Many tests and inspections are mandatory for approval of new railway vehicles. These include test runs with wheelsets enabling the forces between wheel and rail to be measured. At present, DB Systemtechnik in Minden, Germany, an independent testing authority, explores the possibilities resulting from the use of optical strain gages, for example K-OL from HBM.
Both the vertical and the lateral force component between rail and wheels needs to be determined when taking wheel-rail contact force measurements. The forces effective between rail and wheel cause a deformation of the wheels and the axle that is measured with strain gages and converted online into force values using complex software. Conventional strain gages (SG) are currently being used for this purpose.
At the testing authority in Minden, strain gages are installed on a wheelset that comprises two wheels and the axle. This setup requires a total of 48 strain gages per wheel (Fig. 1). Signal lines are led into the hollow axle through a hole. The complete electronics including amplifiers and signal transmission is located at the end of the axle.
Installation of strain gages and signal lines is complex and takes several weeks per wheelset. The strain gages need to be individually installed and connected. Since the wheelset is subject to relatively high mechanical stress during the test runs, the signal lines, too, need to be completely bonded.
When the strain gages, the signal lines and the electronics have been installed, the measuring wheelset needs to be calibrated. For this purpose, the complete wheelset is built into a specially developed test stand (Fig. 2). The cable entry holes from the areas of SG installation to the amplifier constitute a relevant stability influence of the measuring wheelset. The required effort to consistently ensure crack-free parts through ultrasonic tests is thus relatively high.
Another drawback of the test setup is that due to the place of installation the measurement electronics - with its rotating part installed in and its stationary part installed on the axle - is subject to the extremely high stress in the area of the wheelset.

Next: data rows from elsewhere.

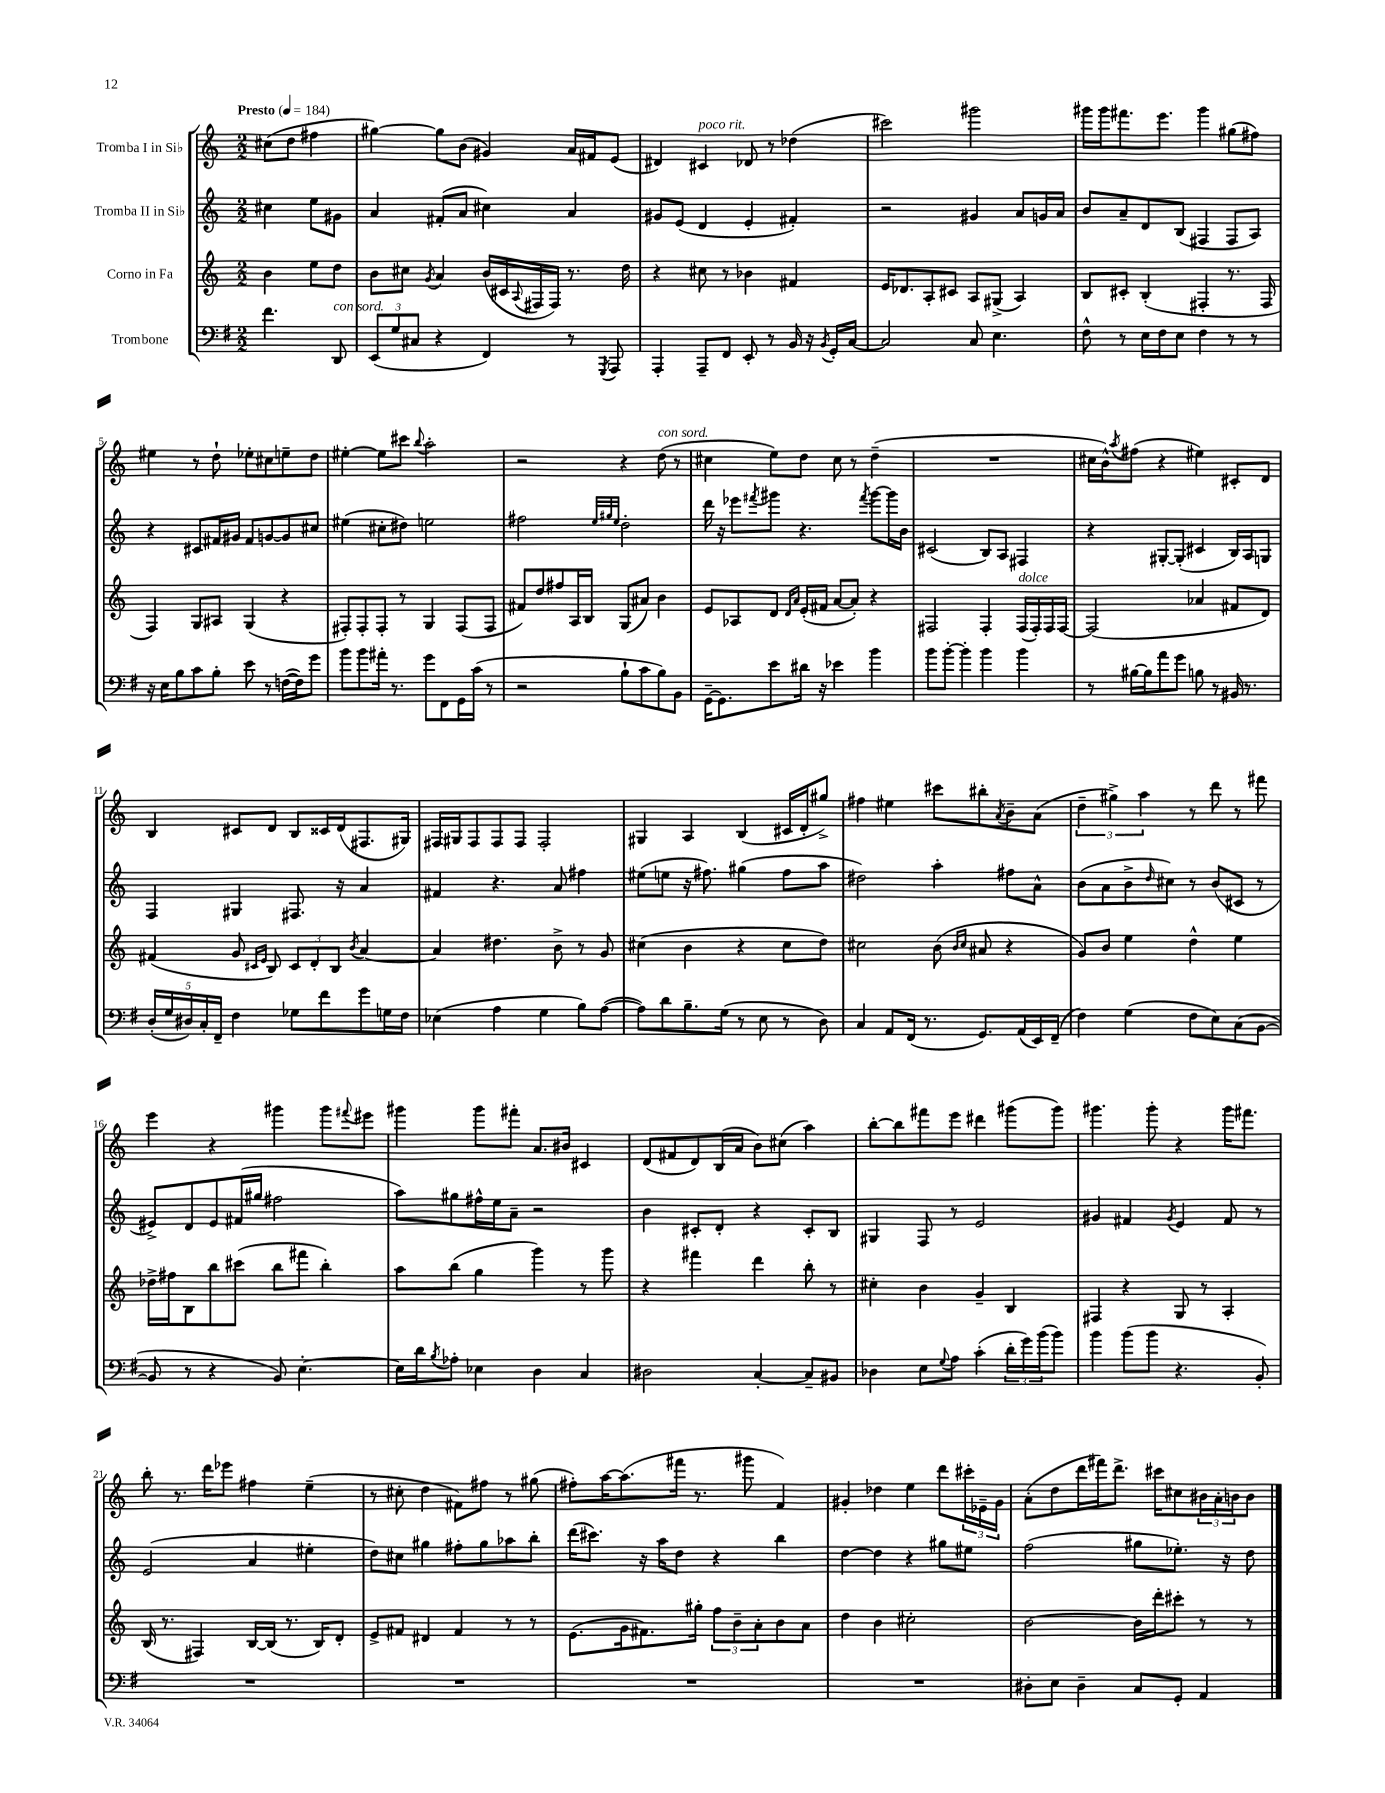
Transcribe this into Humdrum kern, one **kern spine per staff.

**kern	**kern	**kern	**kern
*part4	*part3	*part2	*part1
*staff4	*staff3	*staff2	*staff1
*I"Trombone	*I"Corno in Fa	*I"Tromba II in Si♭	*I"Tromba I in Si♭
*clefF4	*clefG2	*clefG2	*clefG2
*k[f#]	*k[]	*k[]	*k[]
*M2/2	*M2/2	*M2/2	*M2/2
*MM184	*MM184	*MM184	*MM184
=	=	=	=
!	!	!	!LO:TX:a:B:t=Presto
4.f#\	4b\	4cc#X\	(8cc#X\L
.	.	.	8dd\J
.	8ee\L	8ee\L	4ff#X\
!LO:TX:a:i:t=con sord.	!	!	!
8DD/	8dd\J	8g#X\J	.
=1	=1	=1	=1
(12EE/L	8b\L	4a/	[4gg#X\)
12G/	.	.	.
.	8cc#X\J	.	.
12C#X/J	.	.	.
.	8qg/	.	.
4r	4a/	(8f#X'/L	8gg#\L]
.	.	8a/J	(8b\J
4FF#/)	(16b/LL	4cc#X\)	4g#X/)
.	16c#X/	.	.
.	8qqA/	.	.
.	16F#X/	.	.
.	16F#/JJ)	.	.
8r	8.r	4a/	16a/LL
.	.	.	16f#X/J
8qGGG/	.	.	.
8AAA/	.	.	(8e/J
.	16dd\	.	.
=2	=2	=2	=2
4AAA'/	4r	8g#X/L	4d#X/)
.	.	(8e/J	.
!	!	!	!LO:TX:a:i:t=poco rit.
8AAA~/L	8cc#X\	4d/	4c#X/
8FF#/J	8r	.	.
8EE'/	4b-X\	4e'/	8d-X/
8r	.	.	8r
16BB/	4f#X/	4f#X'/)	(4dd-X\
16r	.	.	.
8qBB/	.	.	.
16GG'/LL	.	.	.
[16C/JJ	.	.	.
=3	=3	=3	=3
2C/]	16e/KL	2r	2ccc#X\)
.	8.d-X/	.	.
.	8A'/	.	.
.	8c#X/J	.	.
8C/	8A/L	4g#X/	2ggg#X\
4.E\	(8G#X^/J	.	.
.	4A/)	8a/L	.
.	.	16gn/L	.
.	.	16a/JJ	.
=4	=4	=4	=4
8F#^^\	8B/L	8b/L	16ggg#X\LL
.	.	.	16ggg#\J
8r	8c#X'/J	8a~/	8.fff#X\
16E\LL	(4B'/	8d/	.
16F#\J	.	.	8.eee\J
8E\J	.	(8B/J	.
4F#\	4F#X'/	4F#X/	4ggg#\
8r	8.r	8F#/L	(8gg#X\L
8r	.	8A/J)	8ff#X\J)
.	16F#/	.	.
!!LO:LB:g=z
=5	=5	=5	=5
16r	4F/)	4r	4ee#X\
16E\KL	.	.	.
8B\	.	.	.
8c\	8G/L	8c#X/L	8r
8B'\J	8A#X/J	16f#X/L	8dd`\
.	.	16g#X/JJ	.
8e\	(4G/	8f#/L	8ee-X'\L
8r	.	[8gn/	8cc#X\
([16Fn\LL	4r	8g/]	8een~\
16F\J])	.	.	.
8g\J	.	8cc#X/J	8dd\J
=6	=6	=6	=6
8b\L	8F#X'/L)	(4ee#X\	[4ee#X'\
8b\	8F#'/	.	.
16a#X'\Jk	8F#'/J	8cc#X'\L	8ee#\L]
8.r	.	.	.
.	8r	8dd#X\J)	8ccc#X\J
.	.	.	8qqbb/
8g\L	4G/	2een\	2aa'\
8FF#\	.	.	.
16GG\L	(8F#/L	.	.
(16c\JJ	.	.	.
8r	8F#/J	.	.
=7	=7	=7	=7
2r	8f#X/L)	2ff#X\	2r
.	8dd/	.	.
.	8ff#X/	.	.
.	16A/L	.	.
.	16B/JJ	.	.
.	.	32qqee/LLL	.
.	.	32qqgg#X/	.
.	.	32qqee/JJJ	.
8B`\L	(8G/L	2dd'\	4r
8c\	8a#X/J)	.	.
!	!	!	!LO:TX:a:i:t=con sord.
8B\)	4b\	.	(8dd\
8BB\J	.	.	8r
=8	=8	=8	=8
[16GG~\KL	8e/L	16ddd\	4cc#X\
8.GG\]	.	16r	.
.	8A-X/	8eee-X\L	.
.	.	8qfff#X/	.
8e\	8d/J	8ggg#X\J	8ee\L)
.	16qqd/LL	.	.
.	16qqa/JJ	.	.
16d#X\Jk	(16e'/LL	4.r	8dd\J
16r	16f#X/JJ	.	.
4e-X\	[8a/L	.	8cc#\
.	8a'/J])	.	8r
.	.	8qfff#/	.
4b\	4r	[8ggg#\L	(4dd~\
.	.	16ggg#\L]	.
.	.	16b\JJ	.
=9	=9	=9	=9
8b\L	2F#X/	(2c#X/	1r
[8b'\J	.	.	.
4b'\]	.	.	.
4b\	4F#'/	8B/L)	.
.	.	8A/J	.
!	!LO:TX:a:i:t=dolce	!	!
4b\	(16F#/LL	4F#X/	.
.	16F#'/)	.	.
.	16F#/	.	.
.	[16F#/JJ	.	.
=10	=10	=10	=10
8r	(2F#/]	4r	16cc#X\LL
.	.	.	16b^^\J)
.	.	.	8qaa/
[16B#X\LL	.	.	(8ff#X\J
16B#\J]	.	.	.
8a\	.	[8G#X'/L	4r
8g\J	.	(8G#'/J]	.
8Bn\	4a-X/	4c#X/	4ee#X\)
8r	.	.	.
16BB#X/	8f#X/L	16B/LL)	8c#X'/L
8.r	.	16A/J	.
.	8d/J)	8Gn/J	8d/J
!!LO:LB:g=z
=11	=11	=11	=11
(20D'/LL	(4f#X/	4F/	4B/
20G/	.	.	.
20D#X/)	.	.	.
20C'/	.	.	.
20FF#~/JJ	.	.	.
4F#\	8g/	4G#X/	8c#X/L
.	16qqc#X/LL	.	.
.	16qqe/JJ	.	.
.	8B/)	.	8d/J
8G-X\L	12c#/L	8.F#X/	8B/L
.	12d'/	.	.
8f#\	.	.	16c##X/L
.	12B/J	.	.
.	.	16r	(16d/J
.	8qb/	.	.
8g\	[4a/	4a/	8.F#X/
16Gn\L	.	.	.
16F#\JJ	.	.	16G#X/Jk)
=12	=12	=12	=12
(4E-X\	4a/]	4f#X/	16F#X/LL
.	.	.	16G#X/J
.	.	.	8F#/
4A\	4.dd#X\	4.r	8F#/
.	.	.	8F#/J
4G\	.	.	2F#'/
.	8b^\	8a/	.
8B\L)	8r	4ff#X\	.
([8A\J	8g/	.	.
=13	=13	=13	=13
8A\L])	(4cc#X\	(8ee#X\L	4G#X/
8d\	.	8een\J	.
8.B~\	4b\	16r	4A/
.	.	8.ff#X\)	.
(16G\Jk	.	.	.
8r	4r	(4gg#X\	(4B/
8E\	.	.	.
8r	8cc#\L	8ff#\L	16c#X/LL
.	.	.	16d'/J
8D\)	8dd\J)	8aa\J	8gg#X^/J)
=14	=14	=14	=14
4C/	2cc#X\	2dd#X\)	4ff#X\
8AA/L	.	.	4ee#X\
(16FF#/Jk	.	.	.
8.r	.	.	.
.	(8b\	4aa'\	8ccc#X\L
.	16qqb/LL	.	.
.	16qqcc#/JJ	.	.
8.GG/L)	8a#X/	.	8bb#X'\
.	.	.	8qa/
.	4r	8ff#X\L	8b~\
(16AA/L	.	.	.
16EE/)	.	8a^^\J	(8a\J
(16FF#~/JJ	.	.	.
=15	=15	=15	=15
4F#\)	8g/L)	(8b\L	6dd~\
.	8b/J	8a\	.
.	.	.	6gg#X^\)
(4G\	4ee\	8b^\	.
.	.	.	6aa\
.	.	16qqdd/	.
.	.	8cc#X\J)	.
8F#\L	4dd^^\	8r	8r
8E\)	.	(8b/L	8ddd\
(8C\	4ee\	8c#X/J	8r
[8BB\J	.	8r	8fff#X\
!!LO:LB:g=z
=16	=16	=16	=16
8BB/]	16dd-X^\LL	8e#X^/L)	4eee\
.	16ff#X\J	.	.
8r	8B\	8d/	.
4r	8bb\	8e#/	4r
.	(8ccc#X\J	(16f#X/L	.
.	.	16gg#X/JJ	.
8BB/)	8bb\L	2ff#X\	4ggg#X\
[4.E'\	8fff#X\J	.	.
.	4bb'\)	.	8ggg#\L
.	.	.	8qqfff#X/
.	.	.	8eee#X\J
=17	=17	=17	=17
16E\LL]	8aa\L	8aa\L)	4ggg#X\
16d\J	.	.	.
8qB/	.	.	.
8A-X'\J	(8bb\J	8gg#X\	.
4E-X\	4gg\	16ff#X^^\L	8ggg#\L
.	.	16ee\J	.
.	.	8a~\J	8fff#X'\J
4D\	4ggg\)	2r	8.a/L
.	.	.	16b#X/Jk
4C/	8r	.	4c#X/
.	8ggg\	.	.
=18	=18	=18	=18
2D#X\	4r	4b\	(8d/L
.	.	.	8f#X/
.	4fff#X\	8c#X'/L	8d/)
.	.	8d'/J	(16B/L
.	.	.	16a/JJ
[4C'/	4ddd\	4r	8b\L)
.	.	.	(8cc#X\J
8C~/L]	8bb'\	8c#'/L	4aa\)
8BB#X/J	8r	8B/J	.
=19	=19	=19	=19
4D-X\	4cc#X'\	4G#X/	[8bb'\L
.	.	.	8bb\]
8E\L	4b\	8F/	8fff#X\
8qqG/	.	.	.
8A\J	.	8r	8eee\J
(4c'\	4g~/	2e/	4ddd#X\
24d'\LL	4B/	.	(8ggg#X\L
24g\)	.	.	.
(24b\J	.	.	.
8b\J)	.	.	8ggg#\J)
=20	=20	=20	=20
4b\	4F#X/	4g#X/	4.ggg#X\
(8b\L	4r	4f#X/	.
8b\J	.	.	8ggg#'\
.	.	8qg#/	.
4.r	8G/	4e/	4r
.	8r	.	.
.	4A'/	8f#/	16ggg#\KL
.	.	.	8.fff#X\J
8BB'/)	.	8r	.
!!LO:LB:g=z
=21	=21	=21	=21
1r	(16B/	(2e/	8bb'\
.	8.r	.	.
.	.	.	8.r
.	4F#X/)	.	.
.	.	.	16ddd\KL
.	.	.	8eee-X\J
.	[16B/LL	4a/	4ff#X\
.	(16B/JJ]	.	.
.	8.r	.	.
.	.	4ee#X'\	(4ee~\
.	16B/KL)	.	.
.	8d'/J	.	.
=22	=22	=22	=22
1r	8e^/L	8dd\L)	8r
.	8f#X/J	8cc#X\J	8cc#X'\
.	4d#X/	4gg#X\	4dd\
.	4f#/	8ff#X'\L	8f#X\L)
.	.	8gg#\	8ff#X\J
.	8r	8aa-X\	8r
.	8r	8bb'\J	(8gg#X\
=23	=23	=23	=23
1r	(8.e\L	(16ddd\KL	8ff#X'\L)
.	.	8.ccc#X\J)	.
.	.	.	[16aa\K
.	16g\k	.	(8.aa\]
.	8.f#X\)	16r	.
.	.	16aa\KL	.
.	.	8dd\J	16fff#X\Jk
.	16gg#X'\Jk	.	8.r
.	12ff\L	4r	.
.	12b~\	.	.
.	.	.	8ggg#X\
.	12a'\	.	.
.	8b\	4bb\	4f/)
.	8a\J	.	.
=24	=24	=24	=24
1r	4dd\	[4dd\	4g#X'/
.	4b\	4dd\]	4dd-X\
.	2cc#X'\	4r	4ee\
.	.	8gg#X\L	8ddd\L
.	.	8ee#X\J	24ccc#X'\L
.	.	.	24e-X~\
.	.	.	24g#\JJ
=25	=25	=25	=25
8D#X'\L	[2b\	(2ff\	(8a'\L
8E\J	.	.	8dd\
4D#~\	.	.	16ddd\L
.	.	.	16fff#X\J)
.	.	.	8.ddd^\J
8C/L	16b\LL]	8gg#X\L	.
.	16ddd'\J	.	16ccc#X\KL
8GG'/J	8ccc#X'\J	8.ee-X'\J)	8cc#X\
4AA/	8r	.	24b#X\L
.	.	.	24a'\
.	.	16r	.
.	.	.	24bn\J
.	8r	8dd\	8b\J
==	==	==	==
*-	*-	*-	*-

DB Systemtechnik in Minden consistently works on optimizing and further developing the method to eliminate the above-described drawbacks of the measuring wheelsets. One approach that is currently being followed is to use optical strain gages like K-OL from HBM (Fig. 3).
Reduced installation effort
A major benefit when using optical strain gages is the significantly reduced installation effort. "Using optical strain gages would enable us to shorten installation times from four to five weeks at present to few days," explains Andreas Brodtka, head of production of measuring wheelsets at DB Systemtechnik. The reduced installation effort and less maintenance during the test runs would, of course, result in reduced costs. As the complex compensation for interference would not be needed anymore, 20 strain gages per wheel would be sufficient. "The fact that up to 20 optical strain gages are installed in a single fiber is of special importance", states the test engineer.
Installation of the signal lines without drilling
In addition, the thin glass fiber could be led to the exterior without any hole having to be drilled in the axle. A solution enabling laying of the optical fiber without any hole is currently being developed. In the area of transition from the rotating to the stationary part on the wheelset that will still be necessary, the signals transmitted by the optical fiber could be sent via a so-called optical slip-ring assembly. The interrogator evaluating the signals of the optical strain gages could then be located well-protected inside the vehicle and receive signals via optical fibers. The interference-prone electronics in the axle would no longer be needed.
At present, optical strain gages are being used at DB Systemtechnik in Minden only within the scope of a research project, but the test results show the potential of the optical strain gages.